══ Records supplied ══

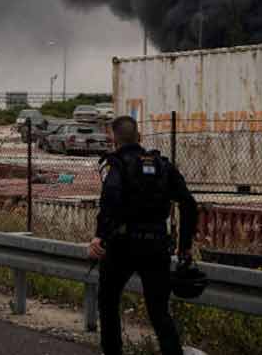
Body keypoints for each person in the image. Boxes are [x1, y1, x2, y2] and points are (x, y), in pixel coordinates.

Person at [89, 114, 198, 355]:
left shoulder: (116, 165)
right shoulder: (162, 165)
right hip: (156, 246)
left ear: (113, 139)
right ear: (139, 137)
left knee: (108, 303)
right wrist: (185, 246)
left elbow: (110, 202)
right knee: (159, 312)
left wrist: (99, 236)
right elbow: (189, 204)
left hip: (122, 246)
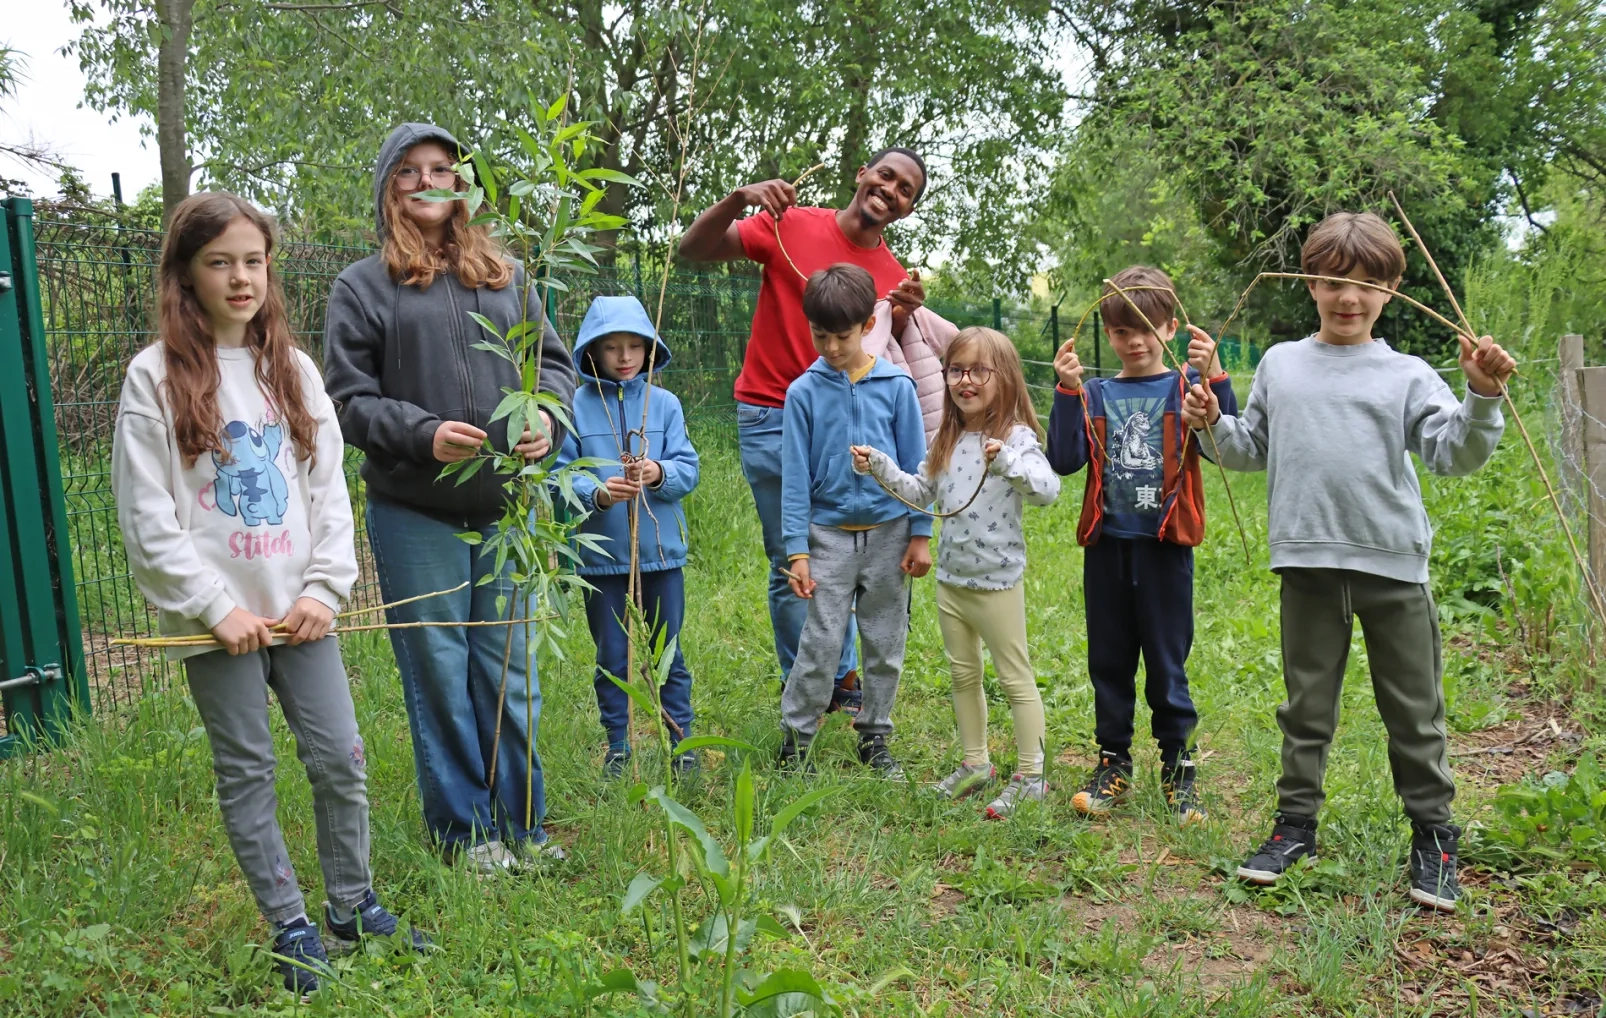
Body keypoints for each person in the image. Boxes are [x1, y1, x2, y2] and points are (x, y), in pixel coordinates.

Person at [112, 192, 429, 998]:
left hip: (302, 614)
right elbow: (147, 514)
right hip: (217, 623)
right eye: (219, 262)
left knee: (341, 757)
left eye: (253, 261)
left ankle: (351, 905)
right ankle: (290, 926)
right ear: (186, 273)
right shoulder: (153, 378)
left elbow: (327, 491)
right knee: (248, 768)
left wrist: (325, 588)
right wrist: (215, 608)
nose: (240, 278)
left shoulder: (291, 369)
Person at [1180, 211, 1516, 911]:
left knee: (1414, 711)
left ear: (1390, 290)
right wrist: (1211, 423)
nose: (1349, 297)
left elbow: (1455, 454)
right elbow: (1250, 448)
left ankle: (1434, 835)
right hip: (1306, 565)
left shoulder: (1408, 374)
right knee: (1305, 707)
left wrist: (1482, 395)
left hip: (1394, 567)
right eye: (1333, 281)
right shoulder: (1281, 364)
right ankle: (1294, 827)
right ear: (1310, 283)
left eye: (1368, 284)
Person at [323, 123, 577, 873]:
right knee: (439, 672)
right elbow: (347, 401)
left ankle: (524, 826)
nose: (428, 181)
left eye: (442, 169)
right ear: (387, 188)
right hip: (416, 510)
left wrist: (546, 418)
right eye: (409, 171)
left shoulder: (508, 276)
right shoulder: (363, 287)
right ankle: (467, 835)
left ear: (465, 184)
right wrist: (423, 433)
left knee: (509, 673)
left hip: (506, 511)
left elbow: (553, 366)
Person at [678, 148, 933, 712]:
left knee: (844, 547)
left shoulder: (893, 277)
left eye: (905, 190)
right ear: (863, 173)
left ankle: (838, 677)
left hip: (843, 427)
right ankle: (811, 686)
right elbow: (691, 249)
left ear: (908, 209)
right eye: (886, 175)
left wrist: (903, 316)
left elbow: (882, 357)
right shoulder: (788, 224)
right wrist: (739, 198)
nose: (891, 190)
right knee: (790, 556)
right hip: (770, 413)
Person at [1045, 266, 1238, 824]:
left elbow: (1228, 445)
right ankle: (1113, 763)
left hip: (1165, 549)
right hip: (1107, 549)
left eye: (1148, 329)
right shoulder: (1096, 394)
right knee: (1108, 660)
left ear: (1171, 327)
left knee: (1166, 660)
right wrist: (1067, 392)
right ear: (1107, 334)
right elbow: (1064, 460)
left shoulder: (1186, 389)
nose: (1135, 341)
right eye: (1122, 331)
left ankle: (1179, 768)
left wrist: (1217, 379)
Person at [852, 327, 1060, 818]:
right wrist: (879, 465)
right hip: (951, 582)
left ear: (1004, 377)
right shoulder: (945, 439)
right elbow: (918, 492)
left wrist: (1007, 462)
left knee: (1015, 678)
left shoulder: (1016, 438)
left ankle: (1031, 776)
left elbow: (1047, 490)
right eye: (956, 370)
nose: (965, 381)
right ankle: (975, 763)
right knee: (963, 675)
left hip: (997, 583)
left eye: (979, 371)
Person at [779, 264, 929, 776]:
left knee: (885, 644)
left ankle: (875, 736)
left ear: (867, 326)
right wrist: (797, 551)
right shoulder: (802, 393)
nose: (831, 347)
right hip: (827, 540)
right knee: (820, 645)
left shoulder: (898, 386)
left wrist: (920, 534)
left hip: (891, 537)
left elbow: (917, 468)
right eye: (819, 335)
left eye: (842, 336)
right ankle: (796, 740)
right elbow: (795, 479)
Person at [552, 295, 701, 779]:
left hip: (661, 556)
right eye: (611, 347)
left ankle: (682, 745)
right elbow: (560, 478)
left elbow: (688, 468)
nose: (624, 357)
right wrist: (597, 493)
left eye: (634, 346)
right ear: (591, 351)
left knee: (668, 653)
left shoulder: (665, 404)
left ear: (649, 349)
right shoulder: (574, 407)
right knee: (612, 656)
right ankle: (618, 748)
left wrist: (659, 472)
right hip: (602, 560)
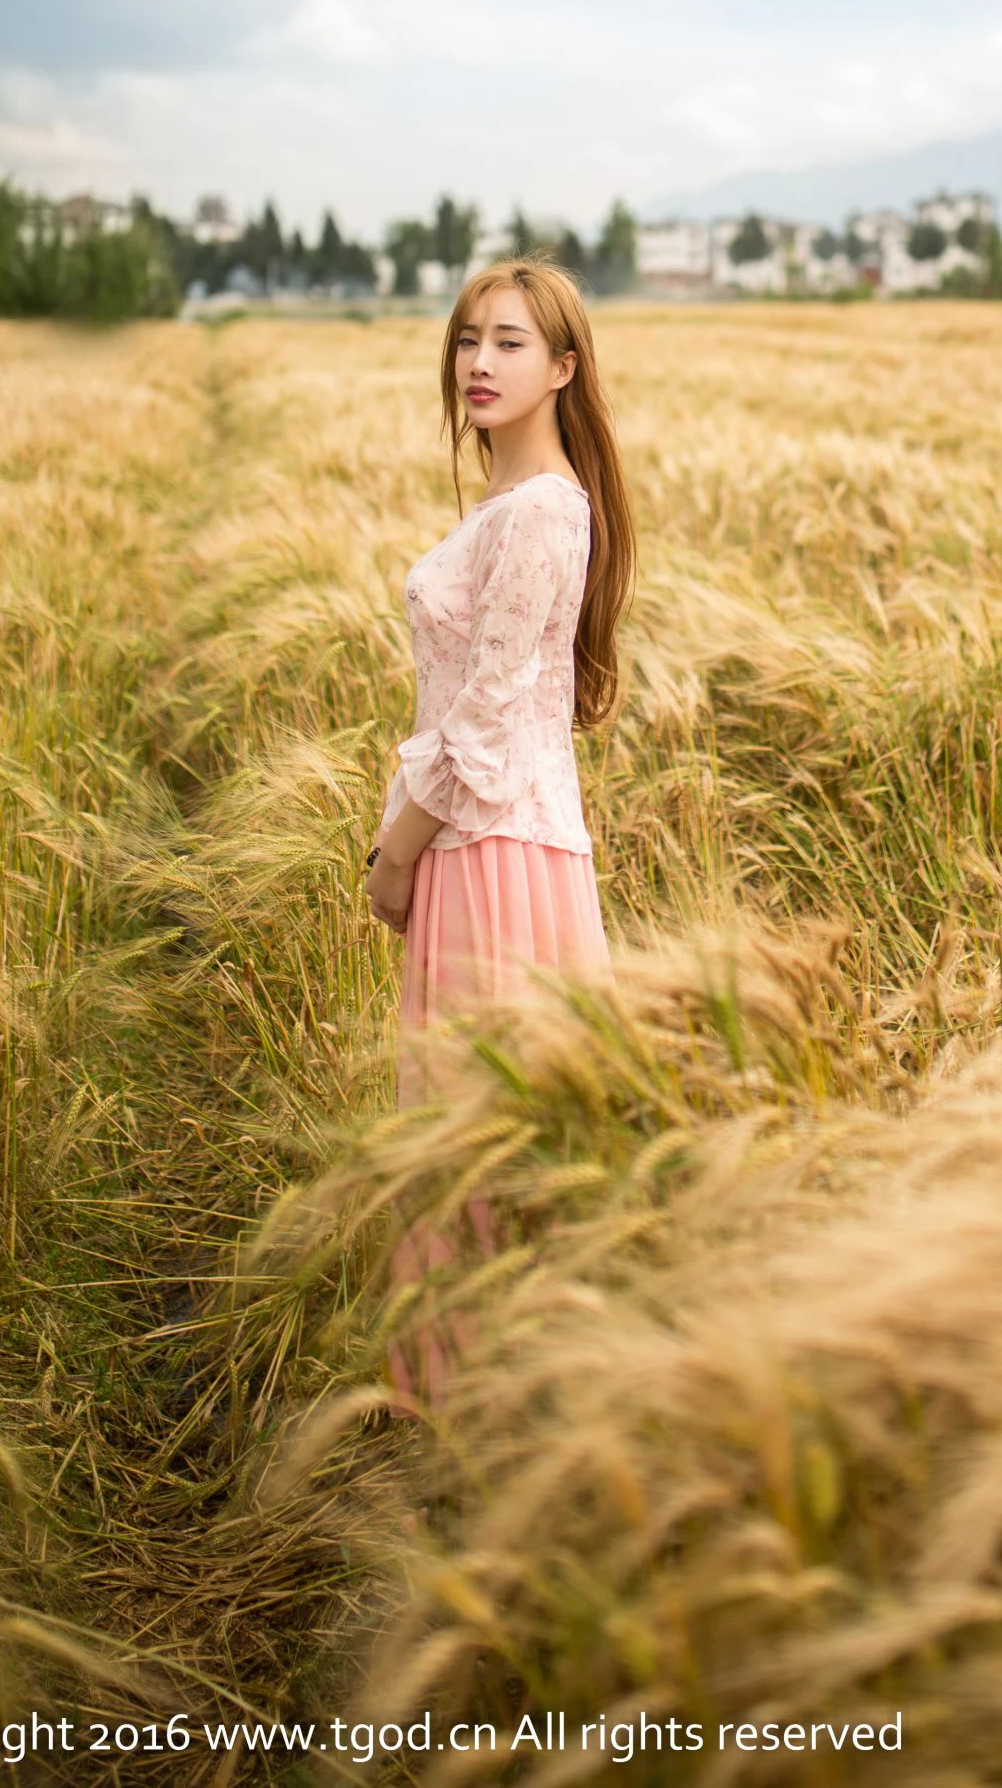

═══

→ **Directions for this task**: Would you copy, exactly, each line from the start of the listing above through the line with "left eye: (1368, 284)", both ends included, but none of the pictures?

→ **Answer to this exercise**:
Body keypoints for each person in the image. Boxes are [x1, y1, x2, y2] and points are (x, y), in pixel coordinates.

Person at [89, 114, 198, 355]:
left shoulder: (116, 165)
right shoulder: (162, 165)
right hip: (156, 246)
left ear: (113, 139)
right ear: (139, 137)
left knee: (108, 303)
right wrist: (185, 246)
left elbow: (110, 202)
right knee: (159, 312)
left wrist: (99, 236)
right elbow: (189, 204)
left hip: (122, 246)
Body keypoints for each person in the image. Boxes are [x1, y1, x2, y2] and points are (x, y), in pixel coordinates.

Person at [112, 192, 429, 998]:
left hip: (302, 614)
right elbow: (147, 514)
right hip: (217, 623)
right eye: (219, 262)
left knee: (341, 757)
left eye: (253, 261)
left ankle: (351, 905)
right ankle: (290, 926)
right ear: (186, 273)
right shoulder: (153, 378)
left elbow: (327, 491)
right knee: (248, 768)
left wrist: (325, 588)
right wrist: (215, 608)
nose: (240, 278)
left shoulder: (291, 369)
Person at [1180, 211, 1516, 911]:
left knee: (1414, 711)
left ear: (1390, 290)
right wrist: (1211, 423)
nose: (1349, 297)
left elbow: (1455, 454)
right elbow: (1250, 448)
left ankle: (1434, 835)
right hip: (1306, 565)
left shoulder: (1408, 374)
right knee: (1305, 707)
left wrist: (1482, 395)
left hip: (1394, 567)
right eye: (1333, 281)
right shoulder: (1281, 364)
right ankle: (1294, 827)
right ear: (1310, 283)
left eye: (1368, 284)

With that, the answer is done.